Noticing the signs of heatstroke in your dog can be the difference between life and death. But many owners aren’t aware of the beginning signs. With temperatures rising during the Summer months, these are the signs you need to be aware of.
Causes of Heatstroke in Dogs
Dogs only have a few sweat glands in their feet and nose. So at times, it’s harder for our furry friends to regulate their body temperatures. Heatstroke also affects humans and is a form of hyperthermia.
Exercise is the most common cause of heatstroke in dogs. The PDSA states that 74% of heatstroke cases in dogs are attributed to exercise. Some dogs are affected by just simply laying in the sun.
Brachycephalic dogs are more prone to heatstroke. The breeds that fall under this category are French Bulldogs, French Mastiffs, Pomeranians, Shih Tzus, Dogue de Bordeauxs, Boston Terriers, Pugs and English Bulldogs.
Your dog’s nose plays a strong role in keeping them cool. This is why brachycephalic dogs are the most at risk. Older and younger dogs will also be more susceptible to heatstroke. Not to forget those that are overweight or have thick fur!
It’s important your dog receives enough water, air ventilation, and shade. A lack of these things during hot periods could cause heatstroke. Even a short walk in the sun can be more than enough to trigger heatstroke, especially for a brachycephalic dog!
Symptoms of Heatstroke in Dogs
- Excessive panting
- Redness in gums
- Muscle Tremours
- Uncoordinated movement
- Loss of consciousness
When dogs become overheated their panting helps to cool them down.
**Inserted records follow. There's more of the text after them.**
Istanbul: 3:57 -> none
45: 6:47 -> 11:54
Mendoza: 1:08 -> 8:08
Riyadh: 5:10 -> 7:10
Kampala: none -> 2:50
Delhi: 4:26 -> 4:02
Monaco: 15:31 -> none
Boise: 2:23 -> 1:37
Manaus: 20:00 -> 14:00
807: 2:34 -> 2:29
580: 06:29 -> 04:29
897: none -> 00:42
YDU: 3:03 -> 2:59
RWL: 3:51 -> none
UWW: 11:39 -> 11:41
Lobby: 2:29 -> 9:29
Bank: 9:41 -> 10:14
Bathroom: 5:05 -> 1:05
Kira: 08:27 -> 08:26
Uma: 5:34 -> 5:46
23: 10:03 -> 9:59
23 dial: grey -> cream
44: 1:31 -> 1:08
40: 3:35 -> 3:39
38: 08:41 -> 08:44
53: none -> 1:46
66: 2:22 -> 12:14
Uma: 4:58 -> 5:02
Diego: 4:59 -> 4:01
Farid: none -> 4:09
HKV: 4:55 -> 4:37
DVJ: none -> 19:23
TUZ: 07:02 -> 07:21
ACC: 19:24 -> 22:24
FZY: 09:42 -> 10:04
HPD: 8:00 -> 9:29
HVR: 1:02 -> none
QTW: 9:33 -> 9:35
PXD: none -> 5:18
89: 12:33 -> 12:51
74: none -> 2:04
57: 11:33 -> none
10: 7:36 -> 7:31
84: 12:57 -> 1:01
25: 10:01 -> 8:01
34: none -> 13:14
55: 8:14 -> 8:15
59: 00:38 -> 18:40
Their normal body temperature is 38.6 degrees. If a dog is unable to reduce its body temperature through panting, it’ll develop heatstroke which can be life-threatening.
Dogs will begin to excessively pant, followed by signs of discomfort such as barking and whining. Excessive thirst and drooling are other beginning signs of heatstroke.
If heatstroke is caught during the early stages your dog is expected to make a full recovery. Any longer and this could lead to a vet trip or even worse, a fatality. The RSPCA asks people to dial 999 if they witness any dogs trapped in hot cars displaying signs of heatstroke.
There are two forms of heatstroke, exertional and non-exertional. The first is caused by exercising during particularly hot days. The second is caused by laying in the hot sun or being trapped in a hot car or room.
Preventing Heatstroke in Dogs
There are plenty of ways in which dog owners can prevent their dogs from contracting heatstroke. Below we’ve listed the ways you can prevent heatstroke in your dog during the hot weather.
- Ensure your dog has access to fresh drinking water throughout the day.
- Have a cool ventilated area indoors that your dog can escape to. There should also be adequate areas of shade outside so your dog isn’t being pounded by the sun.
- No dog should ever be left inside a car, especially during hot temperatures. 5 minutes is all it takes for your dog to begin suffering from heatstroke!
- Walk your dog during the cooler periods of the day to prevent overheating. Avoid vigorous exercise. Floors become excruciatingly hot and can severely damage your dog’s paws.
- If your dog is brachycephalic you will need to keep a closer eye on them. Some dogs within this category are up to 14 times more likely to contract heatstroke compared with other non-brachycephalic breeds.
- If your dog has a thick coat it may be best to give them a trim. Never completely shave your dog as this can leave them even more at risk!
- Overweight dogs are more prone to heatstroke. Ensure your dog’s weight is healthy so they can regulate their body temperature better.
- It’s better to use harnesses in the heat as opposed to collars. The pressure collars put on your dog’s neck can make it harder for them to breathe. Brachycephalic dogs will benefit the most.
Treating Heatstroke in Dogs
If you have started to notice your dog suffering from the symptoms of heatstroke take immediate action. Move them to a cooler environment as soon as possible. Cool them down with water, but not too cold as a sudden change in temperature can cause shock.
Keep pouring the water until their breathing slows down. Not too fast as this could cause your dog to start shivering. Offer drinking water in small amounts to tackle dehydration.
A ventilated area with air-conditioning would be most ideal. If you don’t have access to this, fan your dog instead. The airflow will help with their breathing. Consult your veterinarian immediately. In some cases a trip to the vets is inevitable.
Vets have access to fluid drips that will help lower a dog’s body temperature. Oxygen and medication can also be supplied if necessary. Heatstroke can affect your dog’s organs so blood tests may also be undertaken.
Dogs can still suffer from vomiting, diarrhea, and confusion even after they’ve cooled down. Keep an eye on your dog for the next 24-48 hours. It’s important to always consult with your vet after your dog has experienced heatstroke, even if they seem fine.